> **Available data**:

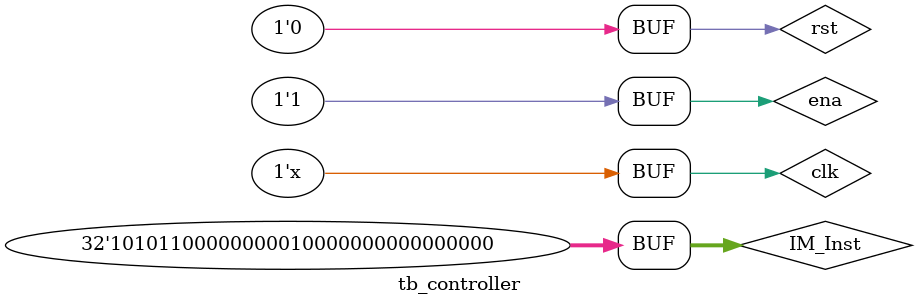
<source format=v>
`timescale 1ns / 1ps


module tb_controller;
reg clk = 0;
reg ena = 1;
reg rst = 0;
reg [31:0] IM_Inst;  //从IMEM读出的指令
wire [31:0] PC;  //PC寄存器，储存下一条指令在IM中的地址
//DMEM操作控制信号
wire DM_W; 
wire DM_R;
reg [31:0] DM_ReadData;
wire [31:0] DM_WriteData;
wire [10:0] DM_Addr;

Controller uut(
    .clk(clk),
    .ena(ena),
    .rst(rst),
    .IM_Inst(IM_Inst),
    .PC(PC),
    .DM_W(DM_W),
    .DM_R(DM_R),
    .DM_ReadData(DM_ReadData),
    .DM_WriteData(DM_WriteData),
    .DM_Addr(DM_Addr)
    );

always #10 clk = ~clk;

initial begin
    #100 rst = 1;   //重置控制器
    #10 rst = 0;
    //-------------------------R型指令-------------------------------
    #10 IM_Inst = 32'b000000_00000_00001_00010_00000_100000;          //测试add指令
    #10 rst = 1; #10 rst = 0;
    #10 IM_Inst = 32'b000000_00000_00001_00010_00000_100001;          //测试addu指令
    #10 rst = 1; #10 rst = 0;
    #10 IM_Inst = 32'b000000_00000_00001_00010_00000_100010;          //测试sub指令
    #10 rst = 1; #10 rst = 0;
    #10 IM_Inst = 32'b000000_00000_00001_00010_00000_100011;          //测试subu指令
    #10 rst = 1; #10 rst = 0;
    #10 IM_Inst = 32'b000000_00000_00001_00010_00000_100100;          //测试and指令
    #10 rst = 1; #10 rst = 0;
    #10 IM_Inst = 32'b000000_00000_00001_00010_00000_100101;          //测试or指令
    #10 rst = 1; #10 rst = 0;
    #10 IM_Inst = 32'b000000_00000_00001_00010_00000_100110;          //测试xor指令
    #10 rst = 1; #10 rst = 0;
    #10 IM_Inst = 32'b000000_00000_00001_00010_00000_100111;          //测试nor指令
    #10 rst = 1; #10 rst = 0;
    #10 IM_Inst = 32'b000000_00000_00001_00010_00000_101010;          //测试slt指令
    #10 rst = 1; #10 rst = 0;
    #10 IM_Inst = 32'b000000_00000_00001_00010_00000_101011;          //测试sltu指令
    #10 rst = 1; #10 rst = 0;
    #10 IM_Inst = 32'b000000_00000_00001_00010_00100_000000;          //测试sll指令
    #10 rst = 1; #10 rst = 0;
    #10 IM_Inst = 32'b000000_00000_00001_00010_00011_000010;          //测试srl指令
    #10 rst = 1; #10 rst = 0;
    #10 IM_Inst = 32'b000000_00000_00001_00010_00110_000011;          //测试sra指令
    #10 rst = 1; #10 rst = 0;
    #10 IM_Inst = 32'b000000_00010_00001_00011_00000_000100;          //测试sllv指令
    #10 rst = 1; #10 rst = 0;
    #10 IM_Inst = 32'b000000_00010_00001_00011_00000_000110;          //测试srlv指令
    #10 rst = 1; #10 rst = 0;
    #10 IM_Inst = 32'b000000_00010_00001_00011_00000_000111;          //测试srav指令
    #10 rst = 1; #10 rst = 0;
    #10 IM_Inst = 32'b000000_00100_00000_00000_00000_001000;          //测试jr指令
    #10 rst = 1; #10 rst = 0;
    //-------------------------I型指令-------------------------------
    #10 IM_Inst = 32'b001000_00101_00110_1111111111111111;          //测试ADDI指令
    #10 rst = 1; #10 rst = 0;
    #10 IM_Inst = 32'b001001_00101_00110_1111111111111111;          //测试ADDIU指令
    #10 rst = 1; #10 rst = 0;
    #10 IM_Inst = 32'b001100_00101_00110_1111111111111111;          //测试ANDIU指令
    #10 rst = 1; #10 rst = 0;
    #10 IM_Inst = 32'b001101_00101_00110_1111111111111111;          //测试ORI指令
    #10 rst = 1; #10 rst = 0;
    #10 IM_Inst = 32'b001110_00101_00110_1111111111111111;          //测试XORI指令
    #10 rst = 1; #10 rst = 0;
    #10 IM_Inst = 32'b000100_00111_01000_1111111111111101;          //测试BEQ指令
    #10 rst = 1; #10 rst = 0;
    #10 IM_Inst = 32'b000101_00111_01000_1111111111111101;          //测试BNE指令
    #10 rst = 1; #10 rst = 0;
    #10 IM_Inst = 32'b001010_00111_01000_1111111111111101;          //测试SLTI指令
    #10 rst = 1; #10 rst = 0;
    #10 IM_Inst = 32'b001011_00111_01000_1111111111111101;          //测试SLTIU指令
    #10 rst = 1; #10 rst = 0;
    #10 IM_Inst = 32'b001111_00000_01001_1011001110101001;          //测试lui指令
    #10 rst = 1; #10 rst = 0;
    //-------------------------J型指令-------------------------------
    #10 IM_Inst = 32'b000010_11111111111111111111111111;          //测试j指令
    #10 rst = 1; #10 rst = 0;
    #10 IM_Inst = 32'b000011_11111111111111111111111111;          //测试jal指令
    #10 rst = 1; #10 rst = 0;
    //-------------------------LW SW--------------------------------
    #10 IM_Inst = 32'b100011_00000_00001_0000000000000000;          //测试LW指令
    #10 rst = 1; #10 rst = 0;
    #10 IM_Inst = 32'b101011_00000_00001_0000000000000000;          //测试SW指令
    #10 rst = 1; #10 rst = 0;
end

endmodule

</source>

> **Exercise requirements**: The required output is the listing above reproduced exactly, pictures removed.

> **Solved problem**:
<source format=v>
`timescale 1ns / 1ps


module tb_controller;
reg clk = 0;
reg ena = 1;
reg rst = 0;
reg [31:0] IM_Inst;  //从IMEM读出的指令
wire [31:0] PC;  //PC寄存器，储存下一条指令在IM中的地址
//DMEM操作控制信号
wire DM_W; 
wire DM_R;
reg [31:0] DM_ReadData;
wire [31:0] DM_WriteData;
wire [10:0] DM_Addr;

Controller uut(
    .clk(clk),
    .ena(ena),
    .rst(rst),
    .IM_Inst(IM_Inst),
    .PC(PC),
    .DM_W(DM_W),
    .DM_R(DM_R),
    .DM_ReadData(DM_ReadData),
    .DM_WriteData(DM_WriteData),
    .DM_Addr(DM_Addr)
    );

always #10 clk = ~clk;

initial begin
    #100 rst = 1;   //重置控制器
    #10 rst = 0;
    //-------------------------R型指令-------------------------------
    #10 IM_Inst = 32'b000000_00000_00001_00010_00000_100000;          //测试add指令
    #10 rst = 1; #10 rst = 0;
    #10 IM_Inst = 32'b000000_00000_00001_00010_00000_100001;          //测试addu指令
    #10 rst = 1; #10 rst = 0;
    #10 IM_Inst = 32'b000000_00000_00001_00010_00000_100010;          //测试sub指令
    #10 rst = 1; #10 rst = 0;
    #10 IM_Inst = 32'b000000_00000_00001_00010_00000_100011;          //测试subu指令
    #10 rst = 1; #10 rst = 0;
    #10 IM_Inst = 32'b000000_00000_00001_00010_00000_100100;          //测试and指令
    #10 rst = 1; #10 rst = 0;
    #10 IM_Inst = 32'b000000_00000_00001_00010_00000_100101;          //测试or指令
    #10 rst = 1; #10 rst = 0;
    #10 IM_Inst = 32'b000000_00000_00001_00010_00000_100110;          //测试xor指令
    #10 rst = 1; #10 rst = 0;
    #10 IM_Inst = 32'b000000_00000_00001_00010_00000_100111;          //测试nor指令
    #10 rst = 1; #10 rst = 0;
    #10 IM_Inst = 32'b000000_00000_00001_00010_00000_101010;          //测试slt指令
    #10 rst = 1; #10 rst = 0;
    #10 IM_Inst = 32'b000000_00000_00001_00010_00000_101011;          //测试sltu指令
    #10 rst = 1; #10 rst = 0;
    #10 IM_Inst = 32'b000000_00000_00001_00010_00100_000000;          //测试sll指令
    #10 rst = 1; #10 rst = 0;
    #10 IM_Inst = 32'b000000_00000_00001_00010_00011_000010;          //测试srl指令
    #10 rst = 1; #10 rst = 0;
    #10 IM_Inst = 32'b000000_00000_00001_00010_00110_000011;          //测试sra指令
    #10 rst = 1; #10 rst = 0;
    #10 IM_Inst = 32'b000000_00010_00001_00011_00000_000100;          //测试sllv指令
    #10 rst = 1; #10 rst = 0;
    #10 IM_Inst = 32'b000000_00010_00001_00011_00000_000110;          //测试srlv指令
    #10 rst = 1; #10 rst = 0;
    #10 IM_Inst = 32'b000000_00010_00001_00011_00000_000111;          //测试srav指令
    #10 rst = 1; #10 rst = 0;
    #10 IM_Inst = 32'b000000_00100_00000_00000_00000_001000;          //测试jr指令
    #10 rst = 1; #10 rst = 0;
    //-------------------------I型指令-------------------------------
    #10 IM_Inst = 32'b001000_00101_00110_1111111111111111;          //测试ADDI指令
    #10 rst = 1; #10 rst = 0;
    #10 IM_Inst = 32'b001001_00101_00110_1111111111111111;          //测试ADDIU指令
    #10 rst = 1; #10 rst = 0;
    #10 IM_Inst = 32'b001100_00101_00110_1111111111111111;          //测试ANDIU指令
    #10 rst = 1; #10 rst = 0;
    #10 IM_Inst = 32'b001101_00101_00110_1111111111111111;          //测试ORI指令
    #10 rst = 1; #10 rst = 0;
    #10 IM_Inst = 32'b001110_00101_00110_1111111111111111;          //测试XORI指令
    #10 rst = 1; #10 rst = 0;
    #10 IM_Inst = 32'b000100_00111_01000_1111111111111101;          //测试BEQ指令
    #10 rst = 1; #10 rst = 0;
    #10 IM_Inst = 32'b000101_00111_01000_1111111111111101;          //测试BNE指令
    #10 rst = 1; #10 rst = 0;
    #10 IM_Inst = 32'b001010_00111_01000_1111111111111101;          //测试SLTI指令
    #10 rst = 1; #10 rst = 0;
    #10 IM_Inst = 32'b001011_00111_01000_1111111111111101;          //测试SLTIU指令
    #10 rst = 1; #10 rst = 0;
    #10 IM_Inst = 32'b001111_00000_01001_1011001110101001;          //测试lui指令
    #10 rst = 1; #10 rst = 0;
    //-------------------------J型指令-------------------------------
    #10 IM_Inst = 32'b000010_11111111111111111111111111;          //测试j指令
    #10 rst = 1; #10 rst = 0;
    #10 IM_Inst = 32'b000011_11111111111111111111111111;          //测试jal指令
    #10 rst = 1; #10 rst = 0;
    //-------------------------LW SW--------------------------------
    #10 IM_Inst = 32'b100011_00000_00001_0000000000000000;          //测试LW指令
    #10 rst = 1; #10 rst = 0;
    #10 IM_Inst = 32'b101011_00000_00001_0000000000000000;          //测试SW指令
    #10 rst = 1; #10 rst = 0;
end

endmodule

</source>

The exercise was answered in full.